Japan retail sales plunge 9.7% in March on sales tax, biggest fall in 17 years

TOKYO (Reuters) - Japanese retail sales in March declined at their fastest annual pace in 17 years as consumer spending struggled to pick up a year after a sales-tax increase, keeping alive speculation the Bank of Japan will expand stimulus again later this year.

Retail sales slid 9.7 per cent in March from the same month last year, the Ministry of Economy, Trade and Industry said on Tuesday.

Sales had been expected to drop sharply in comparison with March 2014, when they had surged ahead of the sales-tax hike the following month, but the result was even worse than the median forecast for a 7.3 per cent fall in a Reuters poll of economists.

In a sign of the persistent spending blues, month-on-month sales in March declined 1.9 per cent on a seasonally adjusted basis.

"It was clearly disappointing," said Masamichi Adachi, senior economist at JP Morgan in Tokyo.

"The March figure suggests we were too optimistic we'd see a pickup in early spring," he said, adding that consumers might be feeling a deterioration in purchasing power amid rising prices.

Markets will be focused on the BOJ's meeting as well as a slew of other data this week - including industrial production, inflation and employment - for clues on the economy's performance in the final month of the first quarter.

The central bank is expected to hold off on expanding stimulus at Thursday's policy review, but remains under pressure to do more to get the economy motoring again after last year's April sales tax hike clobbered consumption.
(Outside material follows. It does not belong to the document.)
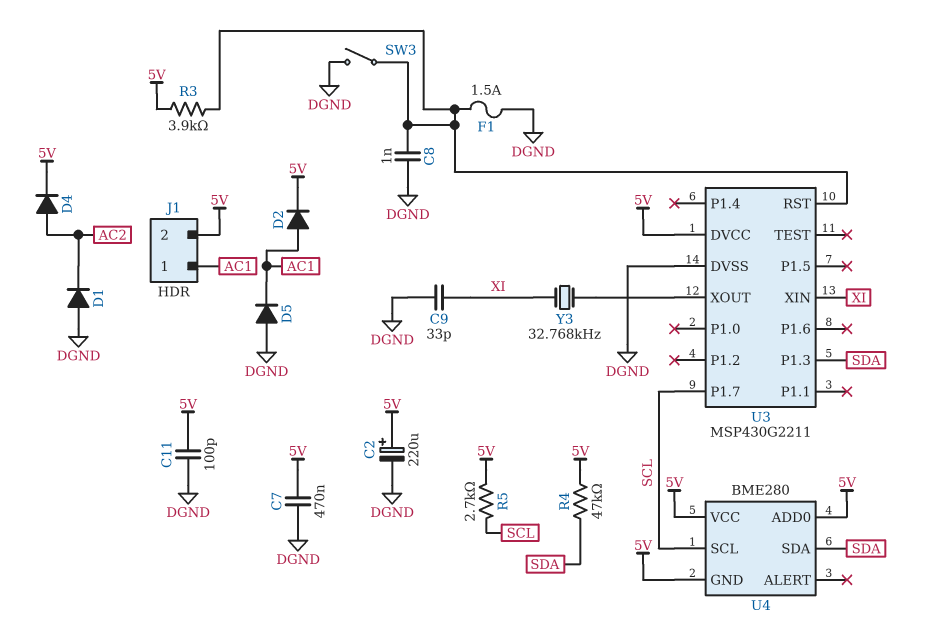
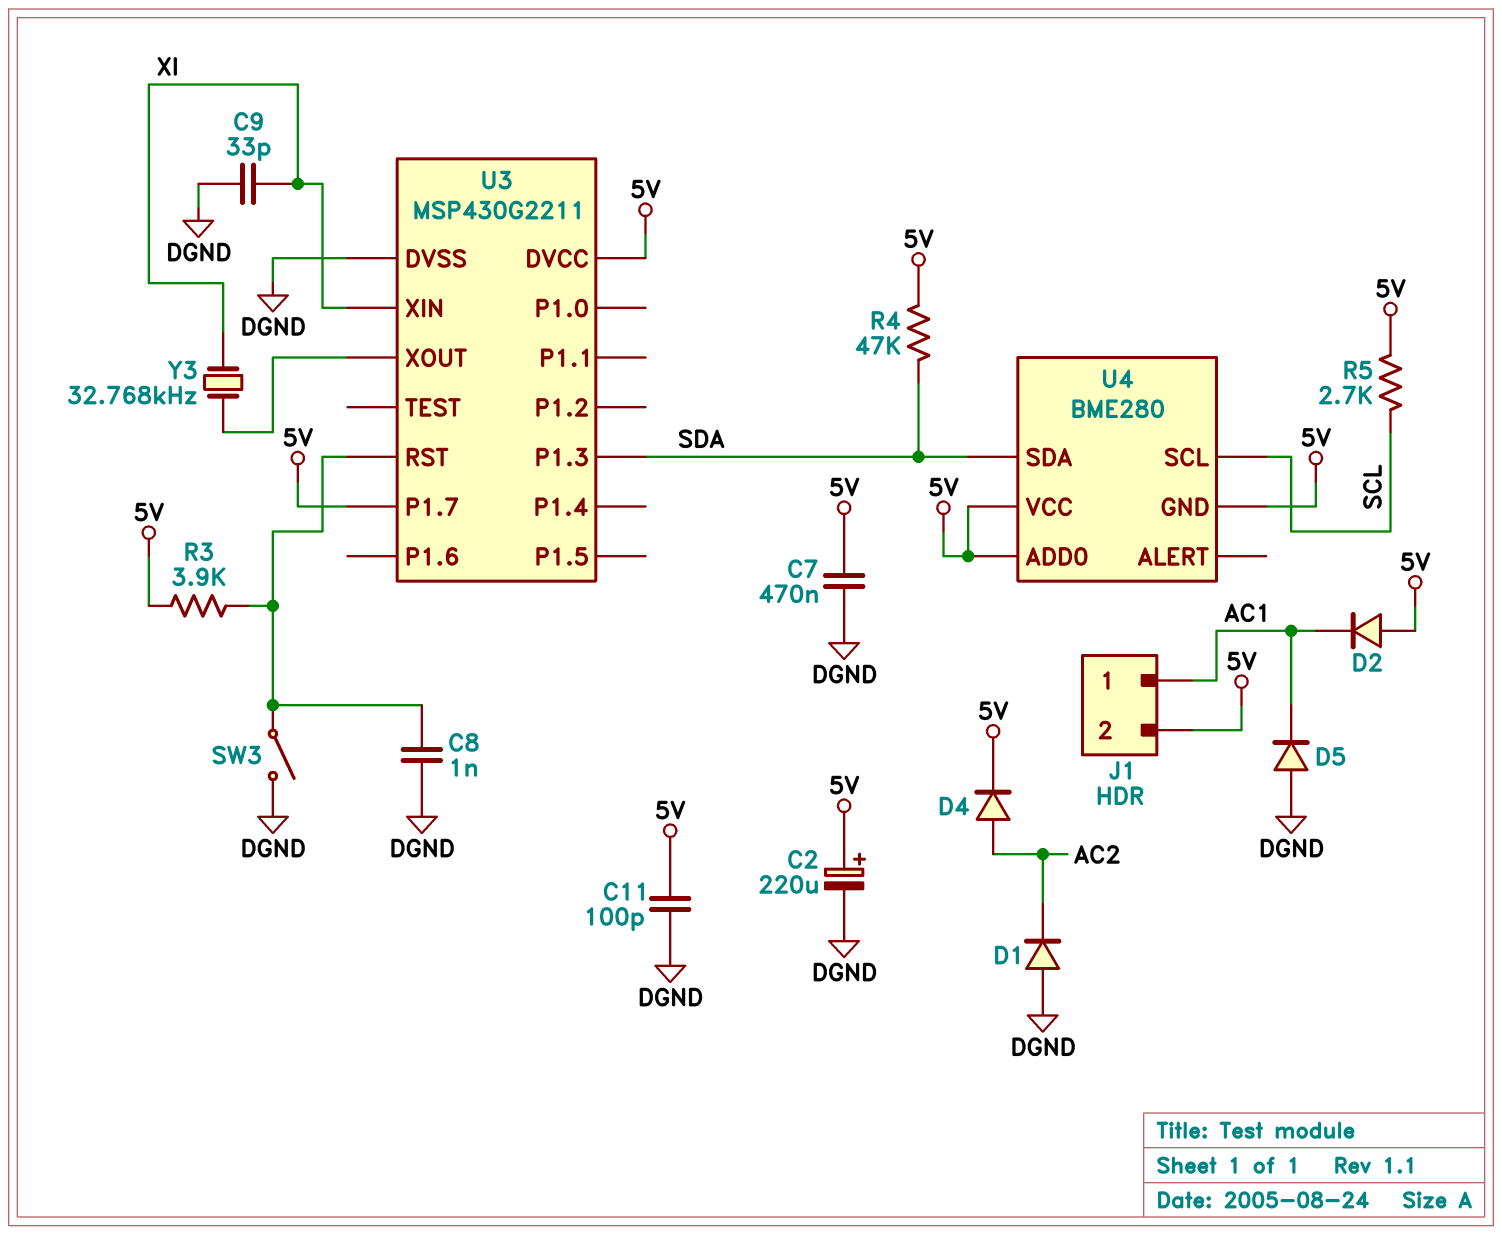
D2: diode (A AC1, K 5V) -> diode (A 5V, K AC1)
F1: 1.5A (DGND, U3/RST) -> none
U3 pin P1.7: SCL -> 5V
Signs of continued weakness in private consumption - which accounts for some 60 per cent of gross domestic product - is a headache for the BOJ as the economic recovery remains fragile following a recession last year.

The year-on-year fall in March retail sales was the biggest since March 1998, when they also slid a year after a similar tax increase.

The value of March retail was weighed down by a 20 per cent year-on-year drop in fuel sales as oil prices weakened.

But sales of motor vehicles, personal computers and household appliances like refrigerators and washing machines also extended multimonth declines, unable to regain traction after consumers stocked up on durable goods before the tax rise.

Sales at large-scale retailers - department stores and supermarkets - plunged 12.3 per cent from a year earlier.

The BOJ is clinging to the hope that rising wages and increased purchasing power from the lower cost of oil will boost household spending later this year.